Bereketli bir gün

Haberin Devamı ›
Dün, hem Beşiktaş açısından hem de benim için bereketli bir gün oldu. 3 müsabaka izledim art arda. Hem futbola hem de gole doydum.
Fulya’da saat 14.00’te B Genç Takımı, Maltepe’yi 9-0 mağlup ederken, Orhan, Necip, Furkan, Ömer ve İlkcan’ın mükemmel oyunlarını ve gollerini izlemenizi isterdim. Beşiktaş’ın geleceği olan bu gençler mükemmeldi.
Ardından saat 16.00’da Fikret Demirer’in PAF Takımı, Denizli’yi Batuhan, Mehmet Sedef ve Onur’un harika golleriyle 3-0 mağlup etmesinden sonra, soluğu İnönü Stadı’nda aldım. Aynı bereketin burada da yaşanmasını çok arzu ediyordum. Esame listesi elime geçtiğinde biraz kafam karışıktı. Ertuğrul hoca, Beşiktaş’ın düne kadar en istikrarlı bölgesindeki oyuncularla oynamıştı. Ama bazı olmazsa olmazlar var. O da, çok mecbur kaldıkça, eğer Serdar Kurtuluş kulübedeyse, İbrahim Kaş sağ bek olmaz. Beşiktaş’ın haftalardır en büyük problemi; rakip alana çabuk geçememesi, hücumda çoğalamaması, golcüleri mümkün olduğu kadar yalnızları oynaması ve kaleden de uzak kalmaları. Bunun için son 5 haftada rakip kaleye 4 gol attılar.
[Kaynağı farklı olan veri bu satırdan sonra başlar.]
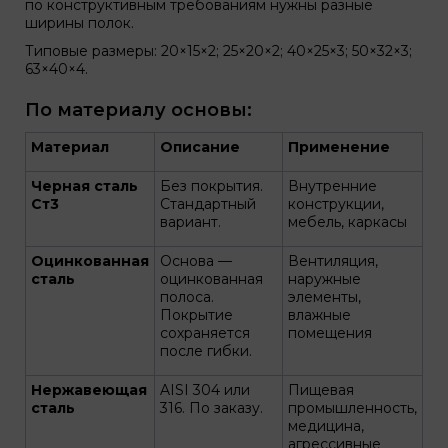
по конструктивным требованиям нужны разные
ширины полок.
Типовые размеры: 20×15×2; 25×20×2; 40×25×3; 50×32×3;
63×40×4.
По материалу основы:
Материал
Описание
Применение
Черная сталь
Без покрытия.
Внутренние
Ст3
Стандартный
конструкции,
вариант.
мебель, каркасы
Оцинкованная
Основа —
Вентиляция,
сталь
оцинкованная
наружные
полоса.
элементы,
Покрытие
влажные
сохраняется
помещения
после гибки.
Нержавеющая
AISI 304 или
Пищевая
сталь
316. По заказу.
промышленность,
медицина,
агрессивные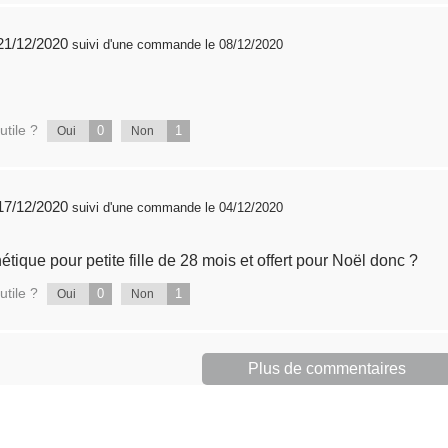
publié 21/12/2020
suivi d'une commande le 08/12/2020
utile ?
0
1
Oui
Non
publié 17/12/2020
suivi d'une commande le 04/12/2020
étique pour petite fille de 28 mois et offert pour Noël donc ?
utile ?
0
1
Oui
Non
Plus de commentaires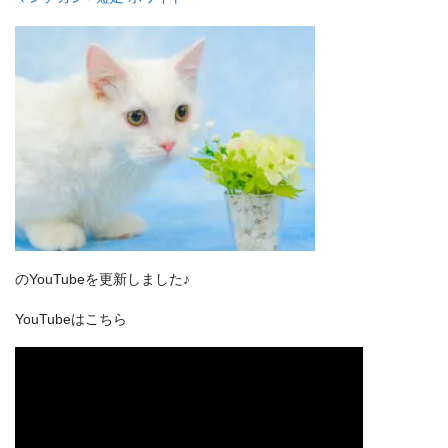
のYouTubeを更新しました♪
YouTubeはこちら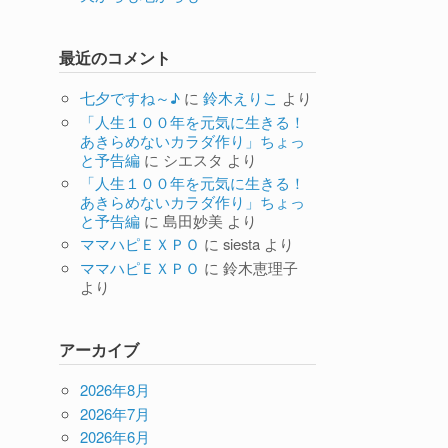
最近のコメント
七夕ですね～♪
に
鈴木えりこ
より
「人生１００年を元気に生きる！
あきらめないカラダ作り」ちょっ
と予告編
に
シエスタ
より
「人生１００年を元気に生きる！
あきらめないカラダ作り」ちょっ
と予告編
に
島田妙美
より
ママハピＥＸＰＯ
に
siesta
より
ママハピＥＸＰＯ
に
鈴木恵理子
より
アーカイブ
2026年8月
2026年7月
2026年6月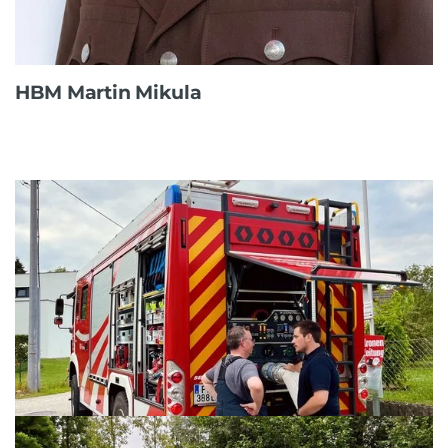
HBM Martin Mikula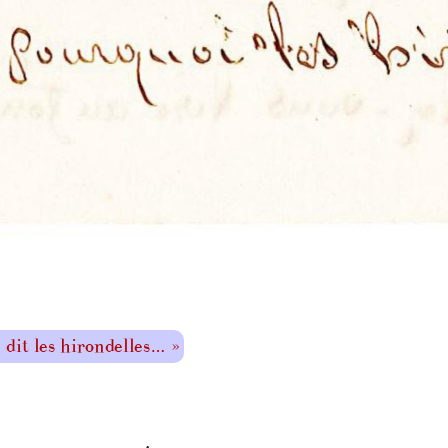
 dit les hirondelles… »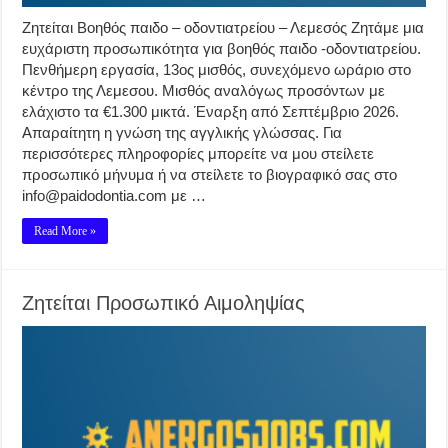
Ζητείται Βοηθός παιδο – οδοντιατρείου – Λεμεσός Ζητάμε μια
ευχάριστη προσωπικότητα για βοηθός παιδο -οδοντιατρείου.
Πενθήμερη εργασία, 13ος μισθός, συνεχόμενο ωράριο στο
κέντρο της Λεμεσου. Μισθός αναλόγως προσόντων με
ελάχιστο τα €1.300 μικτά. Έναρξη από Σεπτέμβριο 2026.
Απαραίτητη η γνώση της αγγλικής γλώσσας. Για
περισσότερες πληροφορίες μπορείτε να μου στείλετε
προσωπικό μήνυμα ή να στείλετε το βιογραφικό σας στο
info@paidodontia.com με …
Read More »
Ζητείται Προσωπικό Αιμοληψίας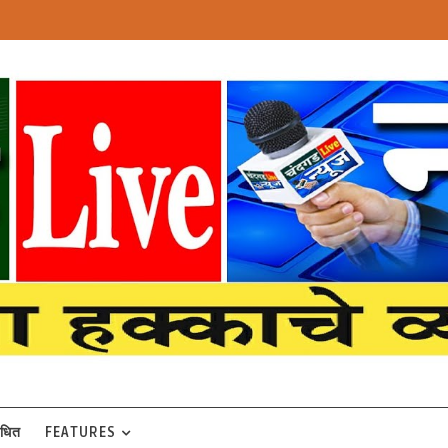
बंधित
FEATURES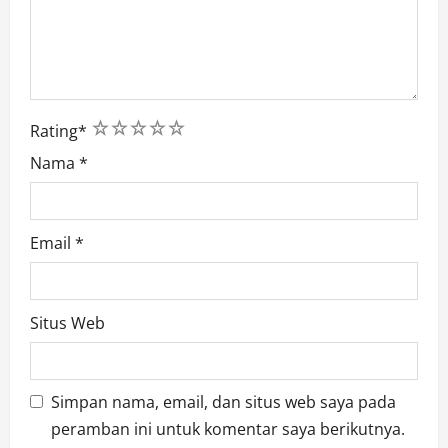
1
2
3
4
5
Rating
*
Nama
*
Email
*
Situs Web
Simpan nama, email, dan situs web saya pada
peramban ini untuk komentar saya berikutnya.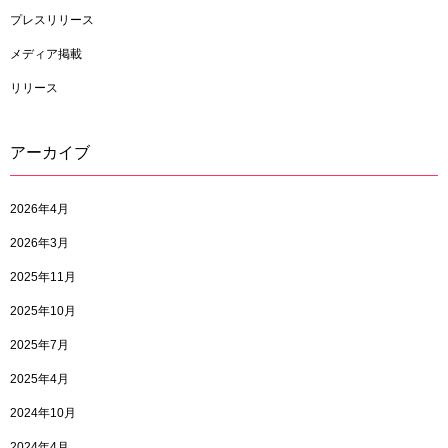
プレスリリース
メディア掲載
リリース
アーカイブ
2026年4月
2026年3月
2025年11月
2025年10月
2025年7月
2025年4月
2024年10月
2024年4月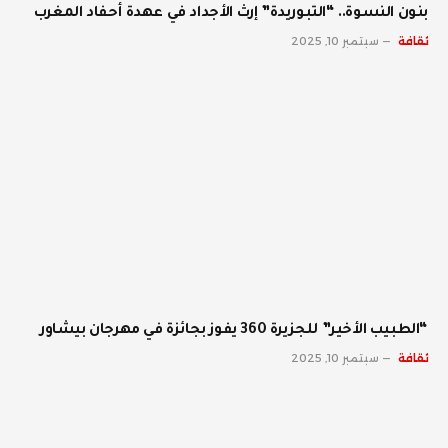
بنون النسوة.. “التبوريدة” إرث الأجداد في عهدة أحفاد المغرب
ثقافة
سبتمبر 10, 2025
“الطبيب الأخير” للجزيرة 360 يفوز بجائزة في مهرجان بيشاور
ثقافة
سبتمبر 10, 2025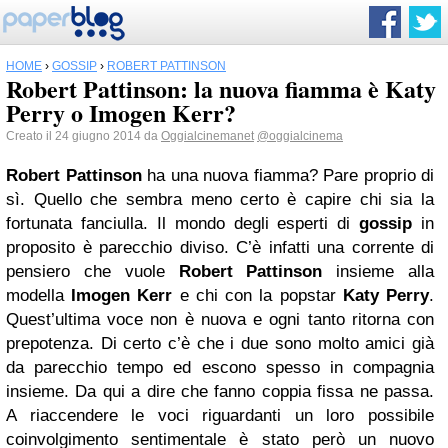
HOME
›
GOSSIP
›
ROBERT PATTINSON
Robert Pattinson: la nuova fiamma è Katy
Perry o Imogen Kerr?
Creato il 24 giugno 2014 da
Oggialcinemanet
@oggialcinema
Robert Pattinson
ha una nuova fiamma? Pare proprio di
sì. Quello che sembra meno certo è capire chi sia la
fortunata fanciulla. Il mondo degli esperti di
gossip
in
proposito è parecchio diviso. C’è infatti una corrente di
pensiero che vuole
Robert Pattinson
insieme alla
modella
Imogen Kerr
e chi con la popstar
Katy Perry
.
Quest’ultima voce non è nuova e ogni tanto ritorna con
prepotenza. Di certo c’è che i due sono molto amici già
da parecchio tempo ed escono spesso in compagnia
insieme. Da qui a dire che fanno coppia fissa ne passa.
A riaccendere le voci riguardanti un loro possibile
coinvolgimento sentimentale è stato però un nuovo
Ama dün çift santrafor oynaması, Nobre’nin çok istekli olması, Mehmet Yozgatlı, Tello, Cisse, hatta Serdar Özkan’ın golcülere yakın olunca oyun 2-0’a kilitlendiği anda bile bizlerde ve tribünde rahatsızlık yoktu.
Ölü top ustası Fikret Demirer’in hediyesi Tello, bana göre Nobre ile beraber dünün yıldızıydı. Başlangıç sıkıntılı oldu, sonuç huzurlu bitti, benim için de başta dediğim gibi bereketli bir gün oldu...
Not: Yunus Yıldırım mı? O zaten dağılmıştı, bu satırlara sığmaz. Cisse’de profesyonel olduğunu unutmamalı.